Task instructions
Your answer should be the records again, unchanged in wording and free of images.

*** Dataset records ***

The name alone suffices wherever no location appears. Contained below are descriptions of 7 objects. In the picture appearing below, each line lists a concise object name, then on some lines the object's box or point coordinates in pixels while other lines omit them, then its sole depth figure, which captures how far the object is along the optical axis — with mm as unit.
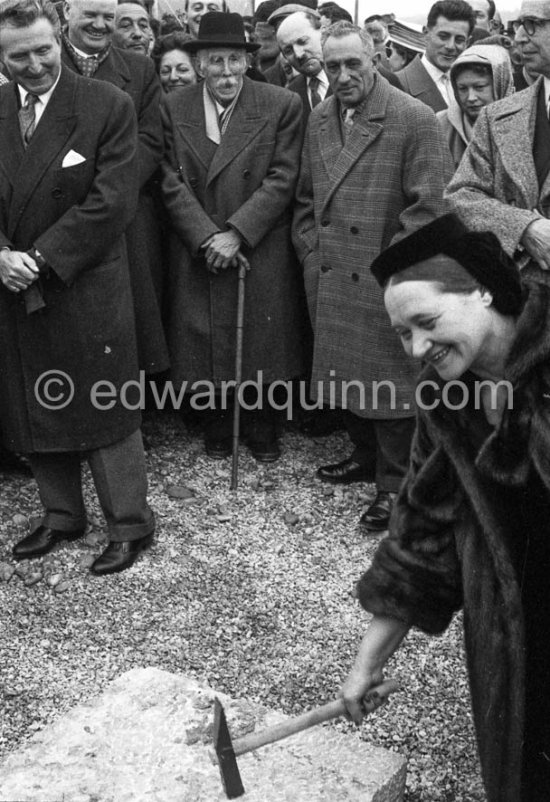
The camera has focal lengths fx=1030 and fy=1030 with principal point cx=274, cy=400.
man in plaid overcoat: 4738
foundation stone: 2580
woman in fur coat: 2170
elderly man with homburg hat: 5289
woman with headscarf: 4910
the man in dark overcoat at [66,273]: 4195
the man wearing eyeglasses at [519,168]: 3770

*** End of Dataset records ***

Written response
The name alone suffices wherever no location appears. Contained below are descriptions of 7 objects. In the picture appearing below, each line lists a concise object name, then on some lines the object's box or point coordinates in pixels while other lines omit them, then its sole depth figure, which captures how far the object is along the optical axis — with mm as unit.
The camera has focal lengths fx=1030 and fy=1030 with principal point cx=274, cy=400.
man in plaid overcoat: 4738
foundation stone: 2580
woman in fur coat: 2170
elderly man with homburg hat: 5289
woman with headscarf: 4910
the man in dark overcoat at [66,273]: 4195
the man wearing eyeglasses at [519,168]: 3770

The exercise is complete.